(EXERCISE TEXT)

October 22, 2016 by Kent McFarland
Double-striped Bluet found and photographed by Joshua LIncoln is the first state record for this species in Vermont.

Double-striped Bluet found and photographed by Joshua LIncoln is the first state record for this species in Vermont.

It was a routine warm September day in the field for naturalist Joshua Lincoln. Wandering along the Waterbury Reservoir shoreline, his net was swiping at mostly Darners – recording Lance-tipped, Lake, and Shadow darners with his camera before releasing them. He stalked a pair of Orange Bluet damselflies to photograph. Thirty minutes later, he captured several closeup images of a blue damselfly perched on vegetation, a group that is notoriously hard to identify.

“I didn’t have my glasses on,” explained Lincoln.  “Usually I can get a good enough photos to identify bluets that are perched, from their terminal appendages, when I get home. So I concentrate on getting good photos to identify when I download them. I was completely surprised when I saw my photos.”

He had found Vermont’s first state record of Double-striped Bluet (Enallagma basidens) and added it to iNaturalist Vermont for the Vermont Damselfly and Dragonfly Atlas at the Vermont Atlas of Life (VAL), where others quickly confirmed his identification.

According to Odonata Central, the online database where VAL stores all of Vermont dragonfly and damselfly data, its range has expanded to the west, north and east, now reaching as far as Florida and the Carolinas. In the northeast, it was first reported from Canada in southwestern Ontario in 1985 and expanded into central New York, and now Vermont.

The new Vermont record of Double-striped Bluet is the farthest record to the Northeast.

The new Vermont record of Double-striped Bluet is the farthest record to the Northeast. Click on map to view it on Odonata Central and explore the data.

Double-striped Bluet is one of our smallest bluets. The thin pale stripe that longitudinally divides the dark humeral stripe, giving the species its name, is distinctive among all Dancers (Argia) and Bluets here. They prefer ponds, lakes and reservoirs as well as slow reaches of streams and rivers. Will we find more of them next year? Will they expand further into Vermont? Naturalists like Joshua Lincoln will be out again next searching this species and others helping all of us learn about our natural heritage. You can help too. Add your biodiversity observations to one of the VAL crowd-sourced databases, like iNaturalist Vermont, and join hundreds of other Vermont naturalists in our quest.

(End EXERCISE TEXT)

According to the passage on the Double-striped Bluet, where and in what year was the species first reported in the northeast?

(ENTRIES SHOWN)

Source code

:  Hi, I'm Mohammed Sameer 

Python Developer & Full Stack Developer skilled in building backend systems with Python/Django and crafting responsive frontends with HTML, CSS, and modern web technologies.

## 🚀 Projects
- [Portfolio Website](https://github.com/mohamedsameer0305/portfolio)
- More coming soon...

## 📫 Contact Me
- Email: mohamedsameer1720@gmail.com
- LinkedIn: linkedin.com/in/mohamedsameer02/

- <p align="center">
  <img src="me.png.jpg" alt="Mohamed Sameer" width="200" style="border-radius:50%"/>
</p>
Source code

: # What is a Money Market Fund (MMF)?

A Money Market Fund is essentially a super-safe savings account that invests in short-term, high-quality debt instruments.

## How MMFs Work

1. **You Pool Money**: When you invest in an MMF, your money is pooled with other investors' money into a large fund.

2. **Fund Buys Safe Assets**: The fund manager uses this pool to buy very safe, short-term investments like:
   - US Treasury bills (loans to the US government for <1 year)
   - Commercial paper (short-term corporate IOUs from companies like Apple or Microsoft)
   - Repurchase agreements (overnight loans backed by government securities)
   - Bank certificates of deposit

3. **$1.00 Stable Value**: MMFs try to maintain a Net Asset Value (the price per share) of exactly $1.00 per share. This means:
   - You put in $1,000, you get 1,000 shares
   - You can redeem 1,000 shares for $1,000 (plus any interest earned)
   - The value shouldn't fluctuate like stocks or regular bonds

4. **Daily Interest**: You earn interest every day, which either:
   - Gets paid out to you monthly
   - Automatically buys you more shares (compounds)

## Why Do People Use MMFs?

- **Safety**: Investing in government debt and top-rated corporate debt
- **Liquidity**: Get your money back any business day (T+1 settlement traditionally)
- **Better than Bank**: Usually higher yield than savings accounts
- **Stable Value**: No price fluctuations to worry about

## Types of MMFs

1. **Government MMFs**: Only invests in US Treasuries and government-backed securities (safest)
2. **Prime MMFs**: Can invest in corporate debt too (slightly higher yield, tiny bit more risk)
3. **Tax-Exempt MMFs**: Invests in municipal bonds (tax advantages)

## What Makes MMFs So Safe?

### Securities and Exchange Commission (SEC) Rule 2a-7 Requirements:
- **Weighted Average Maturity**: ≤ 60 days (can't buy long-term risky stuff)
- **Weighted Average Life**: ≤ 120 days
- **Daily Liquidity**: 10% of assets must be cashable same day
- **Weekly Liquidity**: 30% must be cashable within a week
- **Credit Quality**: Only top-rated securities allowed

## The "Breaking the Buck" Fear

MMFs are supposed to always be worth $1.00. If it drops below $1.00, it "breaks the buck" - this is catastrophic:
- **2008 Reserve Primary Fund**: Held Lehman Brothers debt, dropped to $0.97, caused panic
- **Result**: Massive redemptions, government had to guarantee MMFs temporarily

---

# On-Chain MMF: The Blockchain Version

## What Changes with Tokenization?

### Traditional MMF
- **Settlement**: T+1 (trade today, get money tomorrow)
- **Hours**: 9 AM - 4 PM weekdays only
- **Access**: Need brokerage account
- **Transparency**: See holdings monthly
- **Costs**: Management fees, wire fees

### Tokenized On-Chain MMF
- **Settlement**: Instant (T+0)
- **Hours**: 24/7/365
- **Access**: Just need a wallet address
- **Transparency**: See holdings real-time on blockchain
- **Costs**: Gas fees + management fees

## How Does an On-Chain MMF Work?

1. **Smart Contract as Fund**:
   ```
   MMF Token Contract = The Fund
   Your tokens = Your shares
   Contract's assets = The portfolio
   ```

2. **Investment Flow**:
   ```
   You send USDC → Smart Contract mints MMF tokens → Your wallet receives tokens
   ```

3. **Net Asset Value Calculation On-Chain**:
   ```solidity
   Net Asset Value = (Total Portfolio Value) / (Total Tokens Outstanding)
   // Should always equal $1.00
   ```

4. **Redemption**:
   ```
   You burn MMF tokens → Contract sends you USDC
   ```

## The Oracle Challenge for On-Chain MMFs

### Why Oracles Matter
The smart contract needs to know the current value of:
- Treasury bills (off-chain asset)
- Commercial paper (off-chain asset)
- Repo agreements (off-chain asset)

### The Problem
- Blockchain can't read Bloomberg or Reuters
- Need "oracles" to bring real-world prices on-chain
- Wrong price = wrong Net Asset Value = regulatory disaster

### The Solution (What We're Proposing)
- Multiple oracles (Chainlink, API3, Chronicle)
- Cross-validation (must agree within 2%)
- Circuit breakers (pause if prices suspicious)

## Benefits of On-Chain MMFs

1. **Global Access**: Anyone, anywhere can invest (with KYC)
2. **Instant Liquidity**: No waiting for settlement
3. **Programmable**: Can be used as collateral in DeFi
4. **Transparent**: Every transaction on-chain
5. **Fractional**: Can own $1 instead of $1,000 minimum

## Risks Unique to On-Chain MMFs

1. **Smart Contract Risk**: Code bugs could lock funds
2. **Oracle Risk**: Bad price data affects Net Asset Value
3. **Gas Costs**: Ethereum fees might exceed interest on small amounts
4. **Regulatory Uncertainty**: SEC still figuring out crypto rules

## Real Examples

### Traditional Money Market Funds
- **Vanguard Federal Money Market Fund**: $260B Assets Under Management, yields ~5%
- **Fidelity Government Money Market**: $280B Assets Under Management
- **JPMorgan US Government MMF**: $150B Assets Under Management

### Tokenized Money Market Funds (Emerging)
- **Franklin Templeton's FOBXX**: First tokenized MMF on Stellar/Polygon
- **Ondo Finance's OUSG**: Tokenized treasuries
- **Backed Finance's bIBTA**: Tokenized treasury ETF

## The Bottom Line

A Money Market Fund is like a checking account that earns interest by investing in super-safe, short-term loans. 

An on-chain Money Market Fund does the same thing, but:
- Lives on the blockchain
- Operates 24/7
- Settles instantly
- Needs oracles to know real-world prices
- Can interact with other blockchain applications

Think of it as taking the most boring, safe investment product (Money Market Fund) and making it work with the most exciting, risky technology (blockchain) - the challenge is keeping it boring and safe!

(End ENTRIES SHOWN)

RESULT OF THIS EXERCISE
In southwestern Ontario, Canada, in 1985.